What to expect in 2020: Kasperksy’s Galov sees DDoS attacks staying “quite prominent” in 2020 thanks to the rise of 5G and numbers of IoT devices. “The conventional boundaries of critical infrastructure such as water supply, energy grid, military facilities and financial institutions will expand much further to other unprecedented areas in a 5G-connected world,” he says. “All these will require new standards of safety, and the increased speed of connection will pose new challenges in stopping DDoS attacks from happening.”
Best advice for 2020: Do everyone a favor and check your internet-connected devices for misconfigurations and unpatched vulnerabilities. “It's security hygiene, basic security hygiene,” says Akamai’s Seaman.

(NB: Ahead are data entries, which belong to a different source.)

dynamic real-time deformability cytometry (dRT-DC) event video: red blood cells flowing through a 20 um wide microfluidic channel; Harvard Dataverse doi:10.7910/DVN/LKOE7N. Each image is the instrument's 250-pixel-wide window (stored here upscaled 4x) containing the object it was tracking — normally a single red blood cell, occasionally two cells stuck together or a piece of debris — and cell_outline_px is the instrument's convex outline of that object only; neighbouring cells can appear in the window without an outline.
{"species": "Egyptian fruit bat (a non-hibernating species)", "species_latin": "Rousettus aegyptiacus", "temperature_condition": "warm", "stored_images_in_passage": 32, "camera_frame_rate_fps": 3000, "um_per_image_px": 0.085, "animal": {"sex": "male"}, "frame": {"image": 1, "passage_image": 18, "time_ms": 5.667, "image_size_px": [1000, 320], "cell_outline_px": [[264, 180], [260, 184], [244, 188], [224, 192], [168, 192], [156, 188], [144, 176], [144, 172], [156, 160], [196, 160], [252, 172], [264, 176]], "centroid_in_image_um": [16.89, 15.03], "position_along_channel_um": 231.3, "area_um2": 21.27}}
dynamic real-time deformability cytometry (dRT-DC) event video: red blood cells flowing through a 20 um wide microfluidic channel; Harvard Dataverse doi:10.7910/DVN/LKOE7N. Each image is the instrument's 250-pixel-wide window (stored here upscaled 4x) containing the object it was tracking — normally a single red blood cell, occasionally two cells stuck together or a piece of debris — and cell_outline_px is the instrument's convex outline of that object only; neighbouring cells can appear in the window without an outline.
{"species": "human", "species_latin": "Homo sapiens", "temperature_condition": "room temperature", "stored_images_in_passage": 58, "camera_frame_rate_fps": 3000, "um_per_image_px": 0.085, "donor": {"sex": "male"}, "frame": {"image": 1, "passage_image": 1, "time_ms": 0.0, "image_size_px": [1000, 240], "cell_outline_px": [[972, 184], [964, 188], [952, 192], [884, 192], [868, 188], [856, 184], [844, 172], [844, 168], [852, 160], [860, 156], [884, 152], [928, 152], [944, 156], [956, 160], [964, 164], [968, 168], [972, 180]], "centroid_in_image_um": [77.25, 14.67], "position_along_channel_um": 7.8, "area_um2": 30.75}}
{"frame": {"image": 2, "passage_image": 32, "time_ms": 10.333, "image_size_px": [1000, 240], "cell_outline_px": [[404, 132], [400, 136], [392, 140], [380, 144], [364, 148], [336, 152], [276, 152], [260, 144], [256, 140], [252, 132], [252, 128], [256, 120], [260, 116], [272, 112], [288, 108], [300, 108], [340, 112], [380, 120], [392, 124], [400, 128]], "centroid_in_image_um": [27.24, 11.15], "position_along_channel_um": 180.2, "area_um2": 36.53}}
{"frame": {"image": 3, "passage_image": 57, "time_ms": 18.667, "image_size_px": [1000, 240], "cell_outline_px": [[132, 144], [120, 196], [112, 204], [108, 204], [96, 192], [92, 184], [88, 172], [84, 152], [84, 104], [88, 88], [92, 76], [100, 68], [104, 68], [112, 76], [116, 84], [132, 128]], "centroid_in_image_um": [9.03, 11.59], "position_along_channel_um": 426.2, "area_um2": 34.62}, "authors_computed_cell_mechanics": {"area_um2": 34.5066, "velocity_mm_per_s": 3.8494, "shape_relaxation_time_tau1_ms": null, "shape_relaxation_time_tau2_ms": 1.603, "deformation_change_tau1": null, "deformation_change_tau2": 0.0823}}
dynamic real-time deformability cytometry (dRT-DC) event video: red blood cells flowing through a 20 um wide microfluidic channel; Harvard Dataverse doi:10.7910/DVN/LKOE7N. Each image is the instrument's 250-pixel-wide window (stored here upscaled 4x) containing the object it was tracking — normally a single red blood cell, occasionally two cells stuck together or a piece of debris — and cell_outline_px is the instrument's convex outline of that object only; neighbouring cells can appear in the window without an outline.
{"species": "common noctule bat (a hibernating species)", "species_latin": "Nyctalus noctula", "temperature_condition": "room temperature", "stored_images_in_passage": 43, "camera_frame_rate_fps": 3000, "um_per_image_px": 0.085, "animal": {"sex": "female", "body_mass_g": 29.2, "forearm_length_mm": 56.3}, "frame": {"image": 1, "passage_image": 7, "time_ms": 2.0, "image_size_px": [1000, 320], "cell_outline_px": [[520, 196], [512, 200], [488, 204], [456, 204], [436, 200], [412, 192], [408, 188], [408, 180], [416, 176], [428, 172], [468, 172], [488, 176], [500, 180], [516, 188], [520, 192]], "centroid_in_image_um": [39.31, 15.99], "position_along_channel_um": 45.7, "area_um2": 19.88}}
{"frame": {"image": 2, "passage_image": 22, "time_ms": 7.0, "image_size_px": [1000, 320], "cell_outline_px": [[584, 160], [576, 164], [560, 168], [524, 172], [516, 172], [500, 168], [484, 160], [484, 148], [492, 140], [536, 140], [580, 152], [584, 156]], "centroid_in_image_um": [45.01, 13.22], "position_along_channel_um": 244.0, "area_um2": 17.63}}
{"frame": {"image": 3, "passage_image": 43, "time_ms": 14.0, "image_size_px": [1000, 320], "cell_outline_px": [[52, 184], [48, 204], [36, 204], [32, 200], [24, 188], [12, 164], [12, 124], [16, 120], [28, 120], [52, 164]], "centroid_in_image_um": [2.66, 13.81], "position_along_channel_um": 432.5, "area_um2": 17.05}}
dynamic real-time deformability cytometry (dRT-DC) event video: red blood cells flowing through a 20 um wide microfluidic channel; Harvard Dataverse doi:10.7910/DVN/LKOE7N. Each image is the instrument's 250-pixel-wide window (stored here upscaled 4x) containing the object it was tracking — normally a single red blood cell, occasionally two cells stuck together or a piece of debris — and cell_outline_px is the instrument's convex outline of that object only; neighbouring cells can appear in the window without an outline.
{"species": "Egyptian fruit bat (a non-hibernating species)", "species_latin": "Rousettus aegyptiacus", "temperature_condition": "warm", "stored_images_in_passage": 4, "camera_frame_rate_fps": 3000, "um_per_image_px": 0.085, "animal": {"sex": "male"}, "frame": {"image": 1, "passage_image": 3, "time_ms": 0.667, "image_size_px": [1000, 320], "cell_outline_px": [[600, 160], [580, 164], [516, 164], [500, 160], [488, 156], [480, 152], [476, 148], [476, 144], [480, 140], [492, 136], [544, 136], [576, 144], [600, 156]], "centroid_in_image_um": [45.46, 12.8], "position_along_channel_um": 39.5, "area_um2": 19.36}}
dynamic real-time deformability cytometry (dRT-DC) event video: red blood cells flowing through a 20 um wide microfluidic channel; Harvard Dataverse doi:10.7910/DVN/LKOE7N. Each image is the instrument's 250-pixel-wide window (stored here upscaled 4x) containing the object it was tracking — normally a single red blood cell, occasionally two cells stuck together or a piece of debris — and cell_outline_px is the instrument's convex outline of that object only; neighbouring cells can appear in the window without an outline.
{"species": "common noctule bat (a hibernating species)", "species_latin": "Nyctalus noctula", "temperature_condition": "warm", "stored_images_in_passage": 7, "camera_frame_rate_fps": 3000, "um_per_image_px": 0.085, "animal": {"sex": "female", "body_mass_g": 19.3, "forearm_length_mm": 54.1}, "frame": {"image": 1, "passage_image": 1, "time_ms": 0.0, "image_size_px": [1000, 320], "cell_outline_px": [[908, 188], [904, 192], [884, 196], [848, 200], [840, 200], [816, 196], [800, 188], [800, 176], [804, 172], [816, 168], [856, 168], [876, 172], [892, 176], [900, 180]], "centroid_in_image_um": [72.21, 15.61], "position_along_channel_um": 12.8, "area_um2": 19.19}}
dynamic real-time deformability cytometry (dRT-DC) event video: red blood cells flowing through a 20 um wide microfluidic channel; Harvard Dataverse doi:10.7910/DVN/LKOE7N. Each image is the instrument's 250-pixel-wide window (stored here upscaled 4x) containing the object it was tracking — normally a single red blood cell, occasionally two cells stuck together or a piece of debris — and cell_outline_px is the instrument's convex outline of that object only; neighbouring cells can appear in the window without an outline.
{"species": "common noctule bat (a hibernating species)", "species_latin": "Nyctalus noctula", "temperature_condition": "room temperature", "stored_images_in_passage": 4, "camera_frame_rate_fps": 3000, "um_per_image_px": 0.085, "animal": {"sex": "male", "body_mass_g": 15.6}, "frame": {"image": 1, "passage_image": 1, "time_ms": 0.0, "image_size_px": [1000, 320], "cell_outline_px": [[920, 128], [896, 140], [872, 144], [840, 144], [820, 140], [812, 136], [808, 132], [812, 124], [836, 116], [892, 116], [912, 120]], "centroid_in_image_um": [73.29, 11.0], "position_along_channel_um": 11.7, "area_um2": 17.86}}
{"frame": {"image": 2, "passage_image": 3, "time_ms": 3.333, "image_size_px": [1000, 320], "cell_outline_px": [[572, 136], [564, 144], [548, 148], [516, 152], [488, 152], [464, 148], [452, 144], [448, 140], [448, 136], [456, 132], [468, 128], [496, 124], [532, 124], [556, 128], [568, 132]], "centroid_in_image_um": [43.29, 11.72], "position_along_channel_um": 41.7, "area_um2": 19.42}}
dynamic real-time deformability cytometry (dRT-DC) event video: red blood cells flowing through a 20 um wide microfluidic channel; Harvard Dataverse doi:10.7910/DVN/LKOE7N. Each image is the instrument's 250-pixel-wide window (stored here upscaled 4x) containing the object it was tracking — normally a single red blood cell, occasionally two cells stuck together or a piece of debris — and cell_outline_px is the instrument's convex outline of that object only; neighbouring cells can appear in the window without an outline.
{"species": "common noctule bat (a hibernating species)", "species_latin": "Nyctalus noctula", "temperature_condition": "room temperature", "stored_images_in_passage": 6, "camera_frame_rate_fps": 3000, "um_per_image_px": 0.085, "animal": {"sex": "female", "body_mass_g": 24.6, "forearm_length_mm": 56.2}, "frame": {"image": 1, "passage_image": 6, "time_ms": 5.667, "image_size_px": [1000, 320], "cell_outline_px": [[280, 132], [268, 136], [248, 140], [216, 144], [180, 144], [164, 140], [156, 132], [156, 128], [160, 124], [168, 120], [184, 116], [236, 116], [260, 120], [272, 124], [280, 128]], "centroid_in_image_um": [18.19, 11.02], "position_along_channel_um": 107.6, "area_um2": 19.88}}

Unfortunately, that won’t help the risk of DDoS attacks aided by connected consumer devices. “Grandma going to Best Buy to pick up a new webcam to put on the driveway so she can see who pulls in isn't going to know about the hygiene of this device,” says Seaman. “That's where we continue to see the bigger problems, and it's not grandma. It's really some guy in Vietnam who has a VDR security system for his small shop. The last of his concerns is whether his webcam being used to DDoS a bank.”
Application vulnerabilities
According to Veracode’s State of Software Security Vol. 10 report, 83% of the 85,000 applications it tested had at least one security flaw. Many had much more, as their research found a total of 10 million flaws, and 20% of all apps had at least one high-severity flaw. That leaves a lot of opportunity in terms of potential zero-day vulnerabilities and exploitable bugs for attackers to take advantage of.
The report authors see optimism in some of the data. Fix rates, especially for high-severity flaws, are improving. The overall fix rate is 56%, up from 52% in 2018, and the highest severity flaws are fixed at a rate of 75.7%. The biggest positive, however, is that a DevSecOps approach with frequent scanning and testing of software will drive down the time to fix flaws. Median time to repair for applications scanned 12 times or fewer per year was 68 days, while an average scan rate of daily or more lowered that rate to 19 days.